I jest that I learned to fight from a whole team of martial arts masters, at least a dozen. And it's not untrue. But at the heart and soul of things, I learned how to fight from you.
And I, having no customs of my own on the day I left home, sorted through yours. I chose to keep your shabbos candles. Not in the halachic way, not all the time - but in the way you think of family when you light them.
I chose the way you talk to G-d. I chose your harsh defiance of a world that can't keep up with powerful women, that gets in our way with words that no one ever had a right to speak to you. And I chose the way you laughed when you could have believed them.
Dear Mom.
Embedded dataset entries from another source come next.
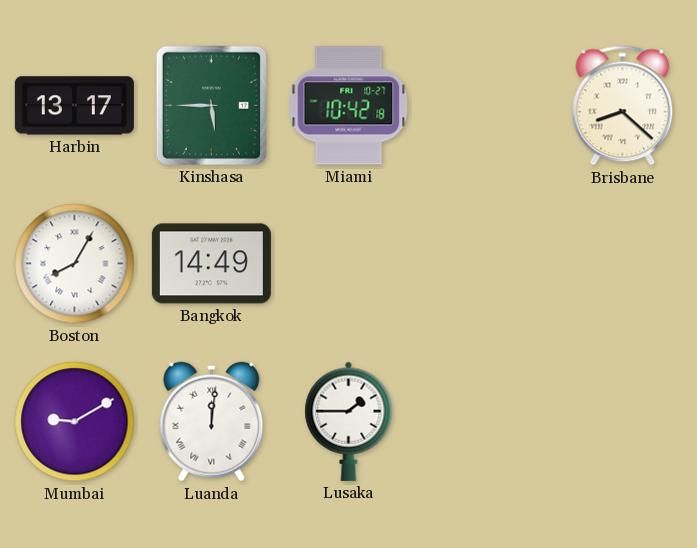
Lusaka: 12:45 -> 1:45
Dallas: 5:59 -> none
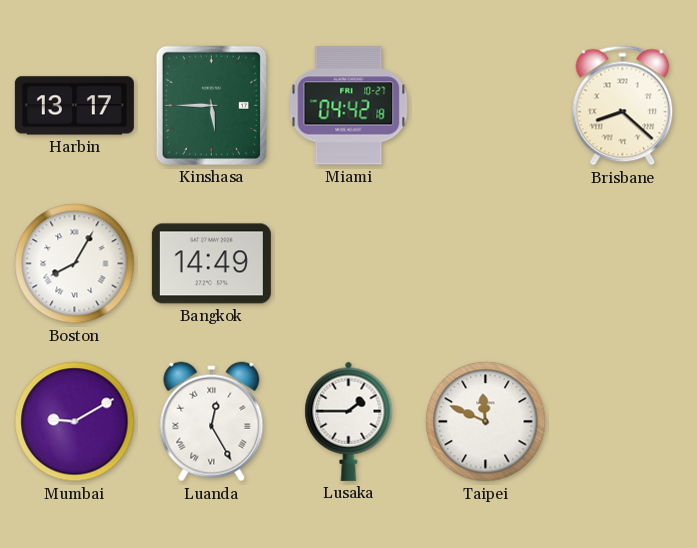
Miami: 10:42 -> 04:42
Luanda: 12:01 -> 12:25
Taipei: none -> 11:49
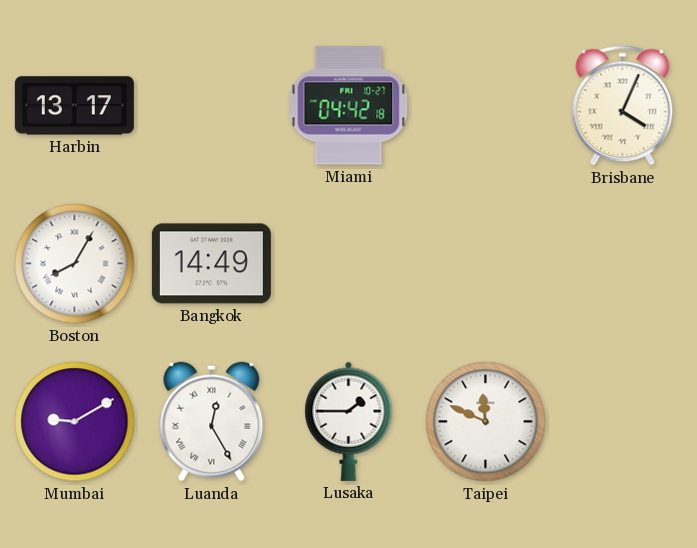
Kinshasa: 5:45 -> none
Brisbane: 8:22 -> 4:04
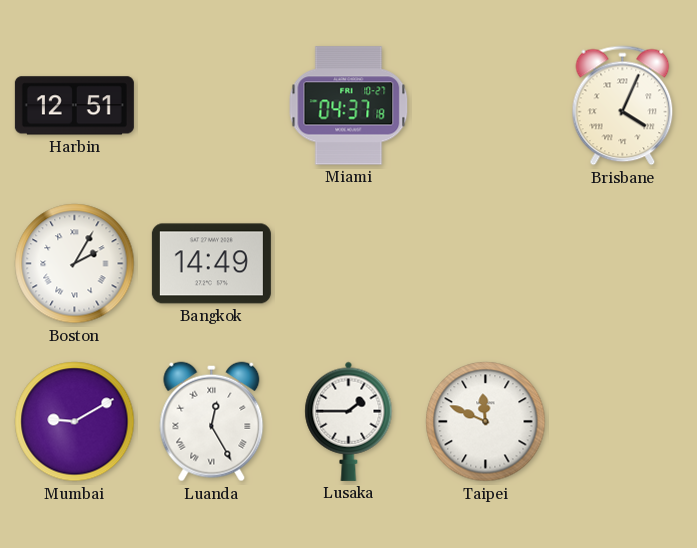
Harbin: 13:17 -> 12:51
Miami: 04:42 -> 04:37
Boston: 8:05 -> 2:05
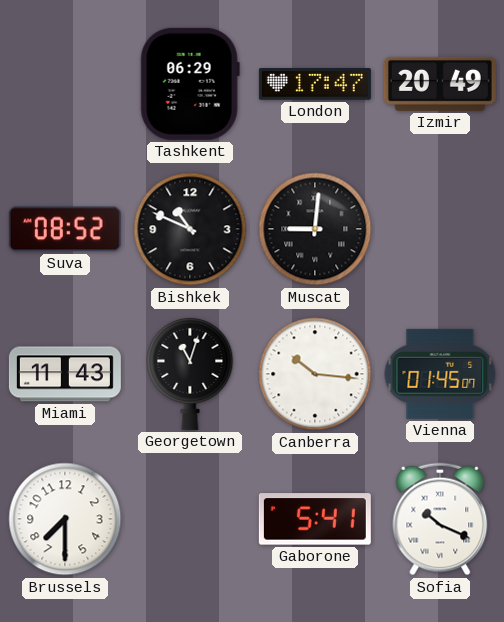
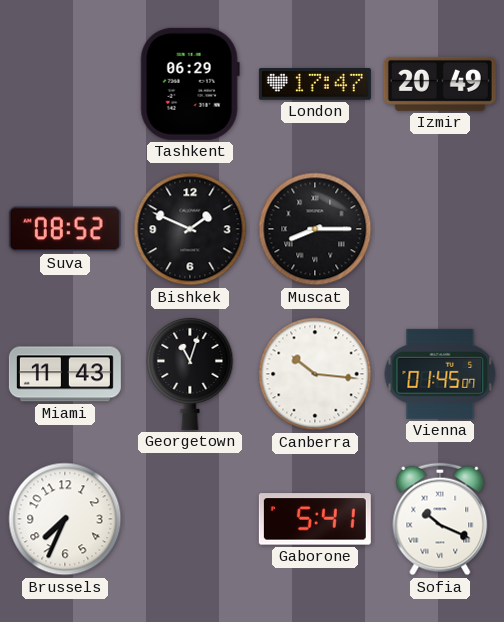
Bishkek: 10:49 -> 1:49
Muscat: 9:01 -> 8:15
Brussels: 7:30 -> 7:34
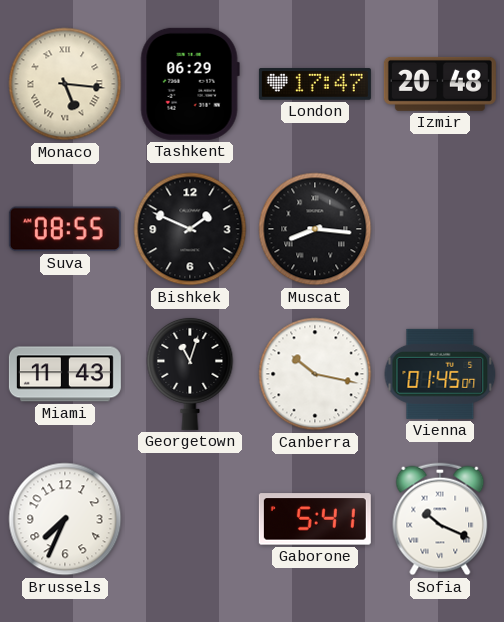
Monaco: none -> 5:16
Izmir: 20:49 -> 20:48
Suva: 08:52 -> 08:55
Muscat: 8:15 -> 8:16
Canberra: 10:16 -> 10:17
I've see the machines they hook you up to. But I've never seen anyone set one of those machines on the treadmill console for a seven mile run. And I believe that one day they'll look back on all the cancer treatments, quote in medical journals what you learned on your own over fifteen months ago. They'll prescribe half-marathons alongside chemo treatments, and the thousands of people whose lives you helped save will write you postcards on their birthdays and call to say thank you.
Like they did for your father. I think they'll write books about you.
So keep kicking cancer's ass.
We're reworking the impossible. Rewriting the world with our own brand of empowerment. On our blog posts. On the news. We're proving them wrong together, time and again. While you're there fighting.